Two of Canada’s most famous hotels – Toronto’s Royal York and the Hotel Vancouver – have been put up for sale by Quebec’s giant pension plan, the Caisse de dépôt et placement du Québec, which is moving out of the lodging business.
The hotels, both managed by Fairmont Hotels and Resorts, date back to the glory days of the railroad and were once among the most impressive in the world. The Royal York opened in 1929 after the Canadian Pacific Railway decided it wanted to build the largest hotel in the British Commonwealth. When it opened, the opulent venue had more than 1,000 rooms and rose up 28 floors, making it the tallest building in the Commonwealth. The Hotel Vancouver opened in 1939 just in time for a visit by King George VI and Queen Elizabeth.
The Caisse, which manages nearly $300-billion in total assets, has been unloading a number of high-profile hotels in recent months as it steps away from what is considered the riskier side of the real estate business. Last year the plan sold the Chateau Laurier in Ottawa and it has put the Empress in Victoria up for sale. It has also sold more than a dozen properties in Europe and the United States.

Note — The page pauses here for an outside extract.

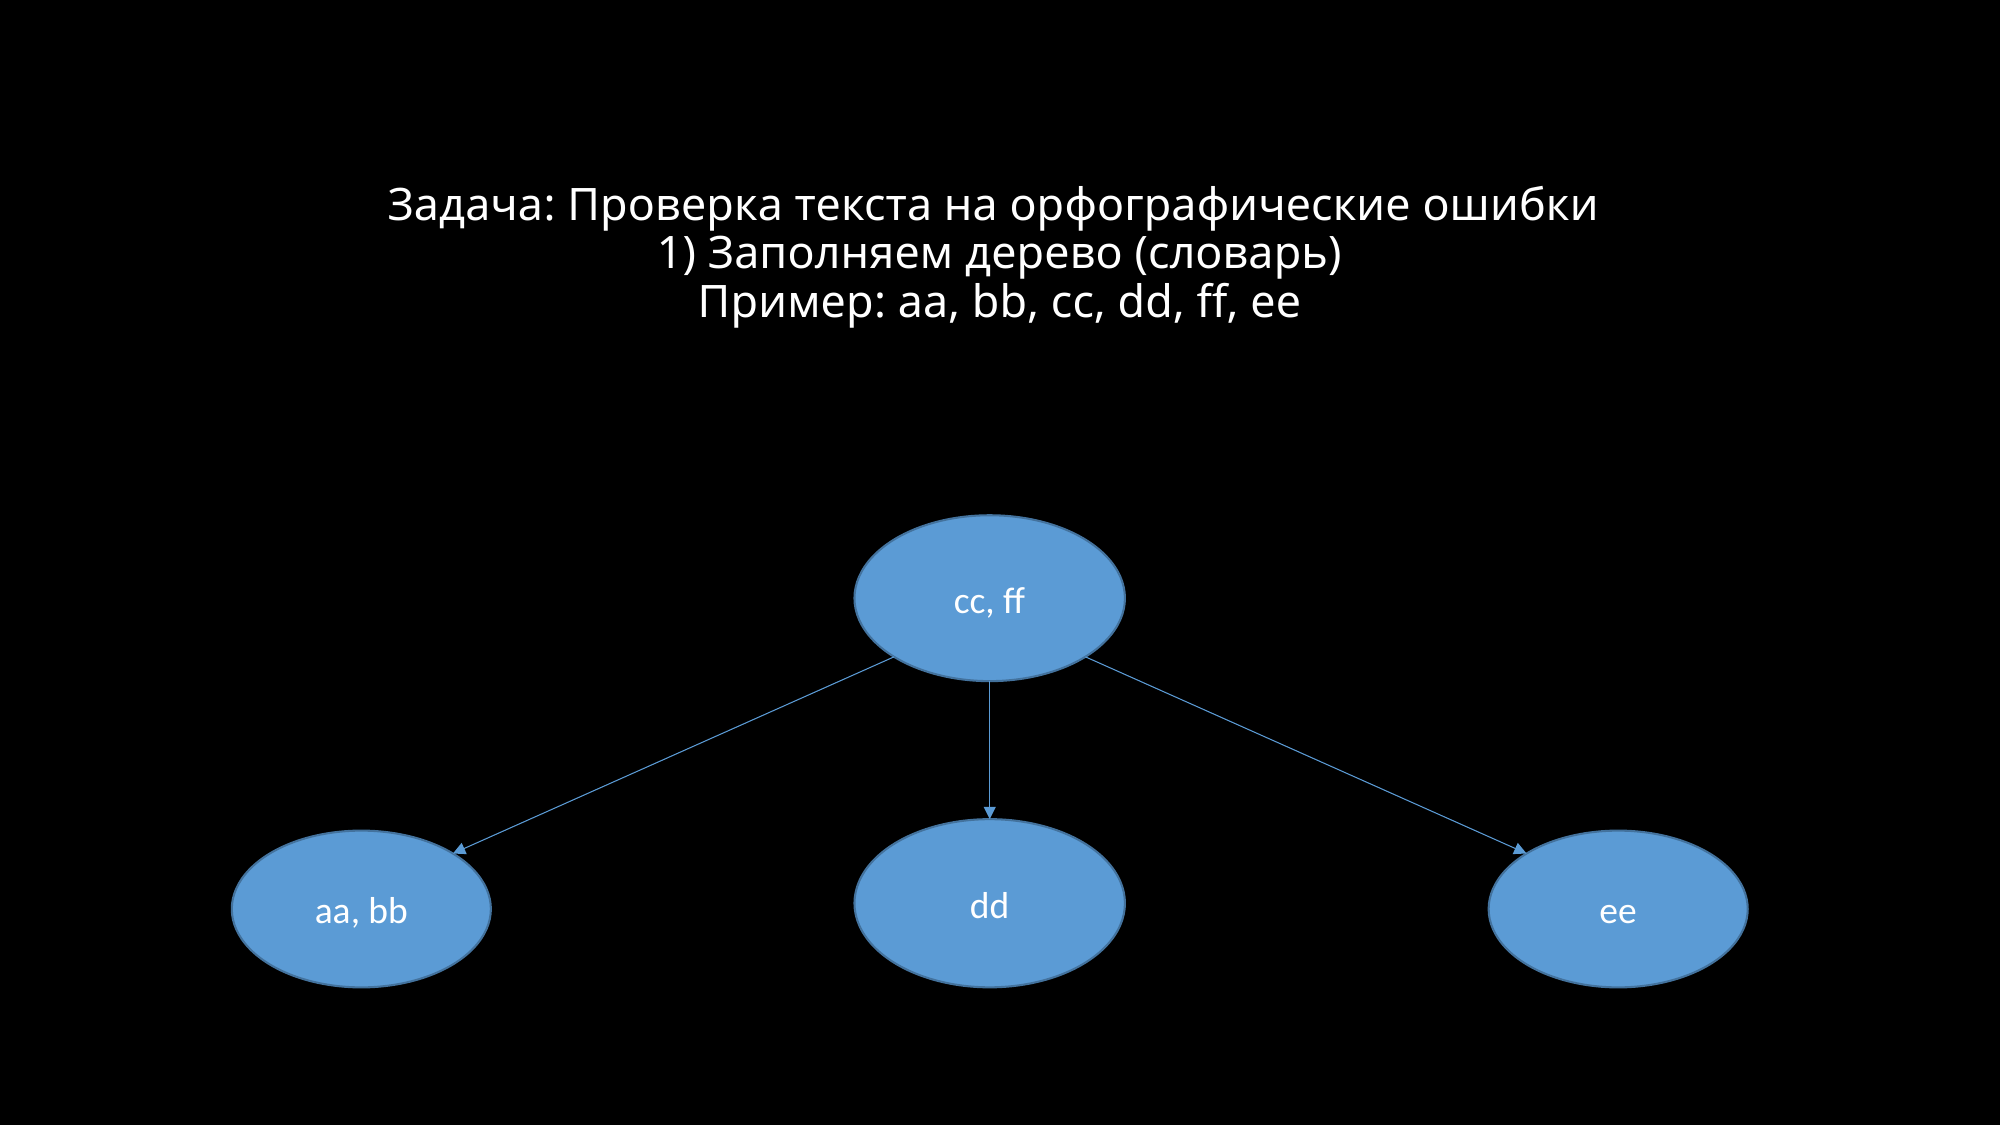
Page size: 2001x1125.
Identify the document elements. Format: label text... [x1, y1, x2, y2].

The pension plan’s real estate division, Ivanhoe Cambridge, now owns about 10 hotels, down from a peak of 70 a few years ago.
The Caisse won’t be letting go of two Quebec icons; the Queen Elizabeth hotel in Montreal and the Château Frontenac in Quebec City, which is undergoing a $70-million renovation. The plan’s mandate includes contributing to the Quebec economy and it tends to keep a significant number of investments in the province.
The cost of maintaining historic properties has been soaring and the pension plan had been mulling whether to sink more money into the Royal York and Hotel Vancouver for a while. “They’re phenomenal assets, hugely challenging because the capital required is immense, but you just know that something special could and should happen,” Daniel Fournier, Ivanhoe Cambridge’s chief executive, said in an interview last year.
On Thursday, company executive Sylvain Fortier confirmed both will be sold.
The change in ownership could lead to significant alterations at the properties, although they will almost certainly continue to be run as Fairmont hotels. Fairmont’s contract to operate both runs for several decades and the company will play a role in choosing the buyer.
“Ownership changes are not uncommon in the lodging sector and [Fairmont] has supported other properties through this process, ensuring a seamless transition of operations between owners,” a Fairmont spokesman said.
CPR owned a string of luxury hotels across Canada for decades shortly after its founding in 1881, including the Hotel Vancouver and Château Frontenac. In 1999, Canadian Pacific’s hotel business bought Fairmont and adopted the hotel brand. It was reorganized into Fairmont Hotels & Resorts Inc. two years later and that company has chosen to concentrate on managing hotels rather than owning them.
Ivanhoe bought its portfolio of Fairmont hotels in 2007, just before the financial crisis hit and curtailed travel and tourism. It has since written down the value of the properties on its books. “Honestly, [the sale] is not going to be our best return, simply because we bought in ’07,” said Mr. Fortier. “Anybody who would pretend that they made a great return buying something in ’07 would either be lying or lying.”
He said Ivanhoe has done work to renovate or upgrade more than 200 rooms in the 1,363-room Royal York, and also decided to do some work on the lobby level of Hotel Vancouver before selling it.
Hotels are considered a risky asset class because travel can be volatile. The Royal York and Hotel Vancouver are in sought-after locations but the new owners will have to decide how much money they want to invest to lure more business. “For Vancouver we know a lot of Asian investors are looking, and for Toronto we expect some European and American money looking, so it will be an interesting dynamic,” Mr. Fortier said.